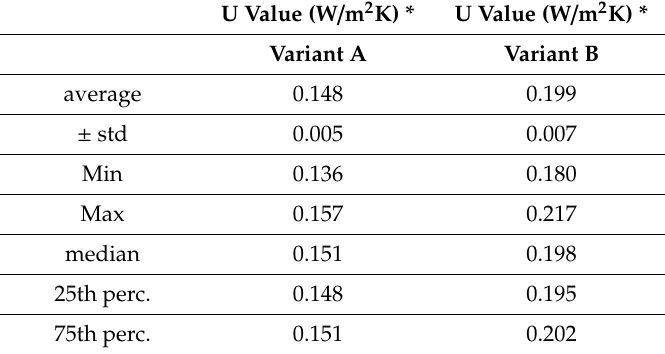
Table 3. Description of measured U values after the stabilisation of the thermal condition of the sample. U Value (W / m 2 K)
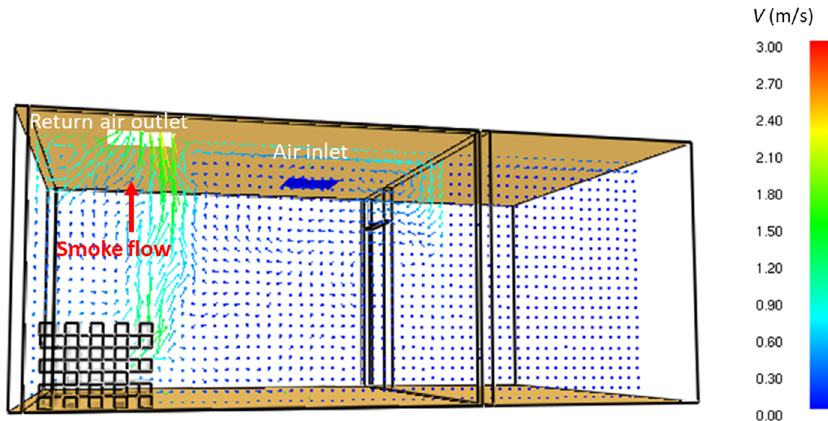
Figure 11. Airflow vector slice at 30 s for the “FCU on” mode in the square room.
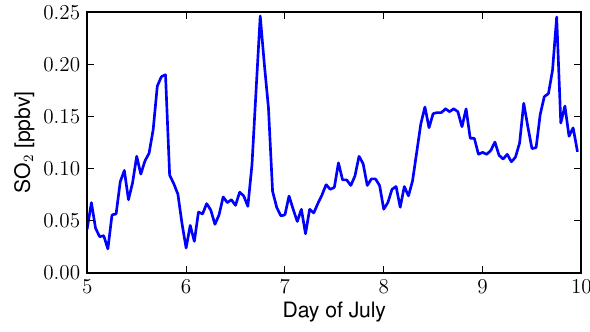
Fig. 6. Measured SO 2 mixing ratios at Raven’s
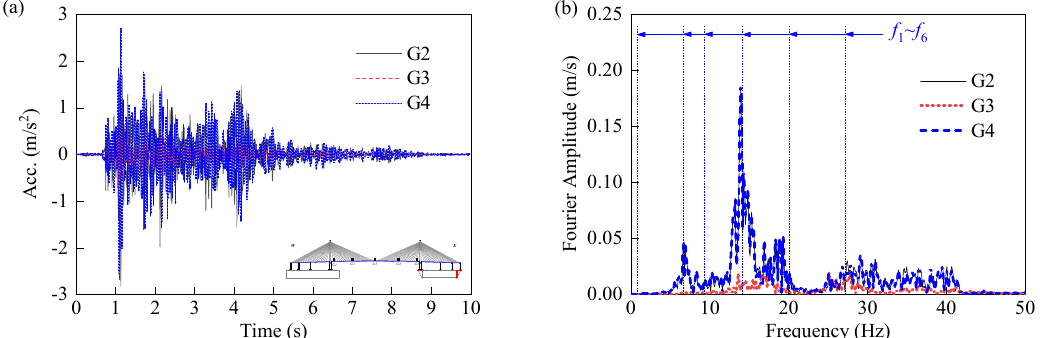
Figure 21. Girder vertical acceleration under ScEL ( a ) Time history and ( b ) FFT.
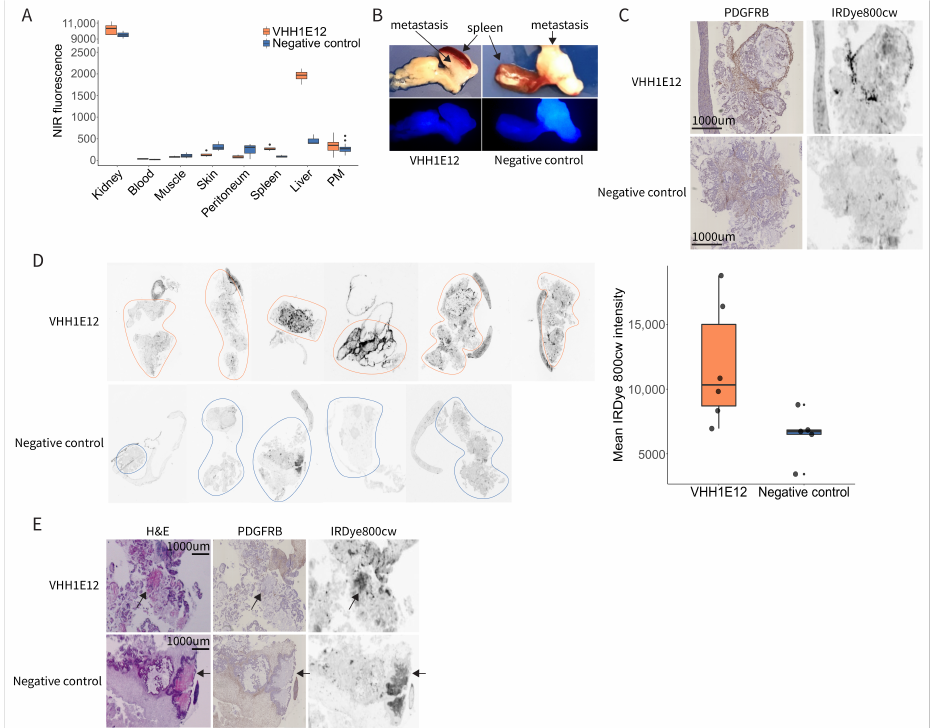
Figure 4. Detection of PDGFRB in experimental peritoneal metastases by IRDye-800CW-conjugated VHH1E12. ( A ) Quantification of near-infrared (NIR) signal of VHH1E12 and negative control in kidney, blood, muscle, skin, peritoneum, liver and peritoneal metastasis (PM). Whole organs and PMs were scanned in the Pearl NIR small animal imager. A same sized region of interest (ROI) was drawn in all the scanned organs and total fluorescence intensity was used. VHH1E12 n = 4 mice; negative control n = 3 mice. ( B ) Representative NIR scan of peritoneal metastasis uptake between VHH1E12 and the negative control on a whole tumour level. ( C ) PM tissue sections stained for PDGFRB using immunohistochemistry and scanned for IRDye800cw signal in the Typhoon scanner. ( D ) Left panel: PM tissue sections scanned for IRDye800cw signal in the Typhoon scanner. VHH1E12 n = 4 mice and n = 6 PMs; negative control n = 3 mice and n = 5 PMs. ROIs are drawn around the tumour tissue. Right panel: quantification of IRDye800cw in PM tissue sections. Mean pixel intensity is plotted for VHH1E12 n = 6 PM and negative control n = 5 PM. ( E ) Sequential PM tissue sections stained with haematoxylin and eosin showing areas of necrosis with strong eosin staining, indicated by the black arrows. These areas were negative for PDGFRB and showed a strong IRDye800cw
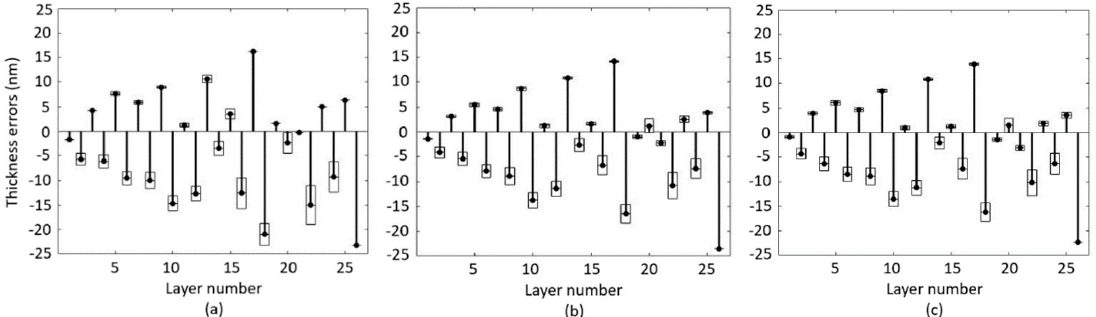
Figure 4. Results of the characterization using online transmittance data from the real deposition run: average values of thickness errors and fluctuations of thickness errors found using the modified S-algorithm ( a ); modified T-algorithm ( b ); and T-algorithm ( c ).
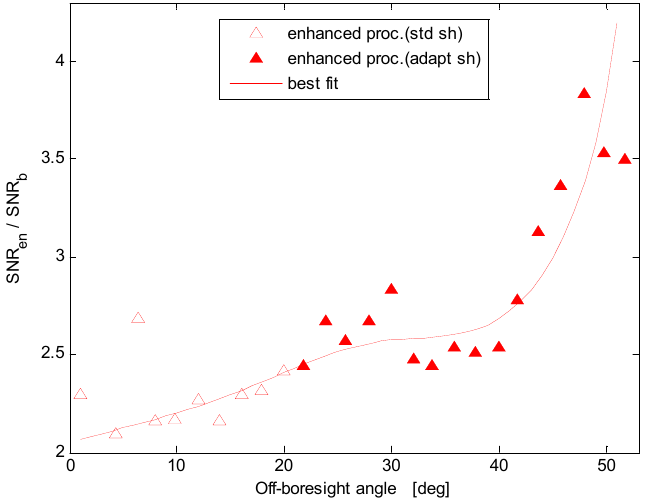
Figure 6. Ratio between the SNRs for the basic and enhanced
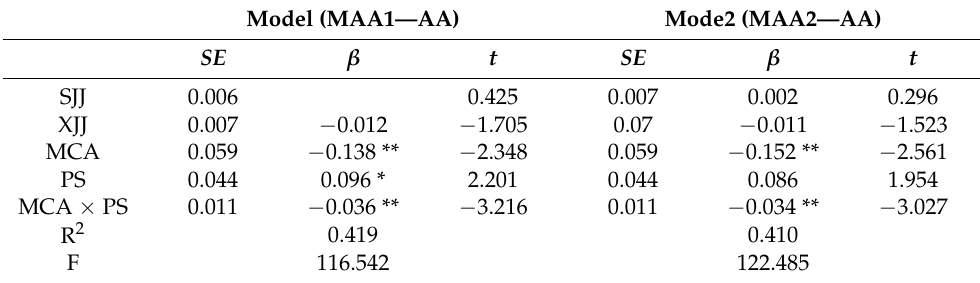
Table 4. Test of the moderating effect of peer support (N =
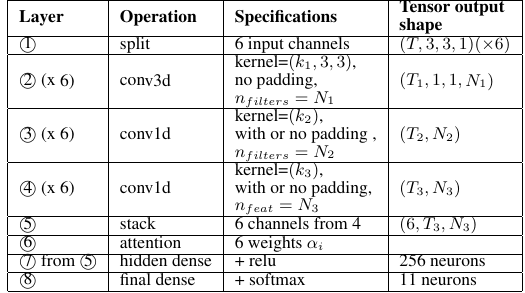
Table 1. DSLCC architecture. Features are extracted by 3 different convolutional layers computed for each one of the 6 channels (6 times layers 2 ⃝ , 3 ⃝ , 4 ⃝ ). Attention layer 6 ⃝ is outing 6 channel attention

# # # #

● **Try it**
Without including any picture, write out the material above verbatim.

● **Written solution**
Table 3. Description of measured U values after the stabilisation of the thermal condition of the sample. U Value (W / m 2 K)
Figure 11. Airflow vector slice at 30 s for the “FCU on” mode in the square room.
Fig. 6. Measured SO 2 mixing ratios at Raven’s
Figure 21. Girder vertical acceleration under ScEL ( a ) Time history and ( b ) FFT.
Figure 4. Detection of PDGFRB in experimental peritoneal metastases by IRDye-800CW-conjugated VHH1E12. ( A ) Quantification of near-infrared (NIR) signal of VHH1E12 and negative control in kidney, blood, muscle, skin, peritoneum, liver and peritoneal metastasis (PM). Whole organs and PMs were scanned in the Pearl NIR small animal imager. A same sized region of interest (ROI) was drawn in all the scanned organs and total fluorescence intensity was used. VHH1E12 n = 4 mice; negative control n = 3 mice. ( B ) Representative NIR scan of peritoneal metastasis uptake between VHH1E12 and the negative control on a whole tumour level. ( C ) PM tissue sections stained for PDGFRB using immunohistochemistry and scanned for IRDye800cw signal in the Typhoon scanner. ( D ) Left panel: PM tissue sections scanned for IRDye800cw signal in the Typhoon scanner. VHH1E12 n = 4 mice and n = 6 PMs; negative control n = 3 mice and n = 5 PMs. ROIs are drawn around the tumour tissue. Right panel: quantification of IRDye800cw in PM tissue sections. Mean pixel intensity is plotted for VHH1E12 n = 6 PM and negative control n = 5 PM. ( E ) Sequential PM tissue sections stained with haematoxylin and eosin showing areas of necrosis with strong eosin staining, indicated by the black arrows. These areas were negative for PDGFRB and showed a strong IRDye800cw
Figure 4. Results of the characterization using online transmittance data from the real deposition run: average values of thickness errors and fluctuations of thickness errors found using the modified S-algorithm ( a ); modified T-algorithm ( b ); and T-algorithm ( c ).
Figure 6. Ratio between the SNRs for the basic and enhanced
Table 4. Test of the moderating effect of peer support (N =
Table 1. DSLCC architecture. Features are extracted by 3 different convolutional layers computed for each one of the 6 channels (6 times layers 2 ⃝ , 3 ⃝ , 4 ⃝ ). Attention layer 6 ⃝ is outing 6 channel attention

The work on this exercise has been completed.